American Choppers: The Value of Craftsmanship

The reality show American Choppers involves a custom motorcycle shop and the day-to-day tensions between the founder, and chief owner, and his employees, one of whom is his son.  As it turns out, the son is a 20% owner of the corporation that owns the shop.  After the father fired his son on the air, the network was upset.  To keep American Choppers on the air, father and son signed a letter agreement giving the father

an option to purchase all of [the son’s] shares in [the corporation] for fair market value as determined by a procedure to be agreed to by the parties as soon as practicable.

Within a few months, the father attempted to exercise the option.  In its recent opinion in  Teutul v. Teutul, 2010 NY Slip Op 09248 (2d Dept Dec. 14, 2010) (emphasis added), the court rejected the reasoning of the trial court that fair market value was sufficiently definite in the context of a closely held corporation, threw out the agreement as an agreement to agree.  Peter Mahler’s New York Business Divorce blog has excellent discussions of both the trial court and appellate opinions.

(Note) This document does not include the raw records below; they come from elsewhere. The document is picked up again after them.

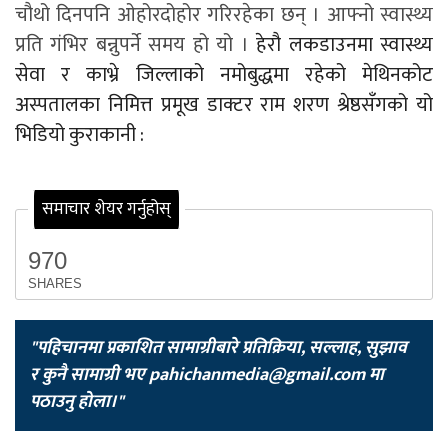
चौथो दिनपनि ओहोरदोहोर गरिरहेका छन् । आफ्नो स्वास्थ्य
प्रति गंभिर बन्नुपर्ने समय हो यो ।
हेरौ लकडाउनमा स्वास्थ्य
सेवा र काभ्रे जिल्लाको नमोबुद्धमा रहेको मेथिनकोट
अस्पतालका निमित्त प्रमूख डाक्टर राम शरण श्रेष्ठसँगको यो
भिडियो कुराकानी :
समाचार शेयर गर्नुहोस्
970
SHARES
"पहिचानमा प्रकाशित सामाग्रीबारे प्रतिक्रिया, सल्लाह, सुझाव
र कुनै सामाग्री भए
pahichanmedia@gmail.com
मा
पठाउनु होला।"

Given the timing of the letter agreement, you would think that they hired a lawyer to advise them. Perhaps a transactional lawyer.  Or even a lawyer who specialized in representing the owners of small businesses, and who presumably would be familiar with issues related to buy-sell agreements.  Perhaps they did all of that.  Perhaps the quoted language was as close as father and son could get to reaching an agreement, and they were told that they really did not have an agreement.  Perhaps not. 

In any event, the case illustrates that craftsmanship is as important in drafting agreements among owners of small businesses as it is in manufacturing custom motorcycles.

Gary Rosin

One Response to “American Choppers: The Value of Craftsmanship”

  1. Peter Mahler says:


    My October post reporting on the oral argument of Junior’s appeal ( highlighted some of the facts surrounding the negotiation and consummation of the January 2009 letter agreement, of which the option agreement was only one part, and likely not even the most important or urgent part. Both sides were represented by counsel, Junior’s a commercial litigator from a large Wall Street firm, Senior’s an estate planning lawyer from a small upstate NY firm. Senior’s lawyer initially proposed language that would have required a specified business appraiser to determine the fair market value of Junior’s shares. Literally on the eve of an execution deadline imposed by Discovery Channel, Junior’s lawyer struck the appraisal provision, and the two lawyers subsequently came up with the valuation-procedure-to-be-agreed language that eventually unraveled the option agreement. If one assumes that Senior was the proponent of the option agreement, the questions that come to mind are, whether Junior’s lawyer outmaneuvered Senior’s lawyer; whether Senior’s lawyer understood the risk associated with the substitute language; or whether both sides came up with an uncertain compromise on the point under pressure of completing their multi-faceted agreement before Discovery Channel pulled the plug.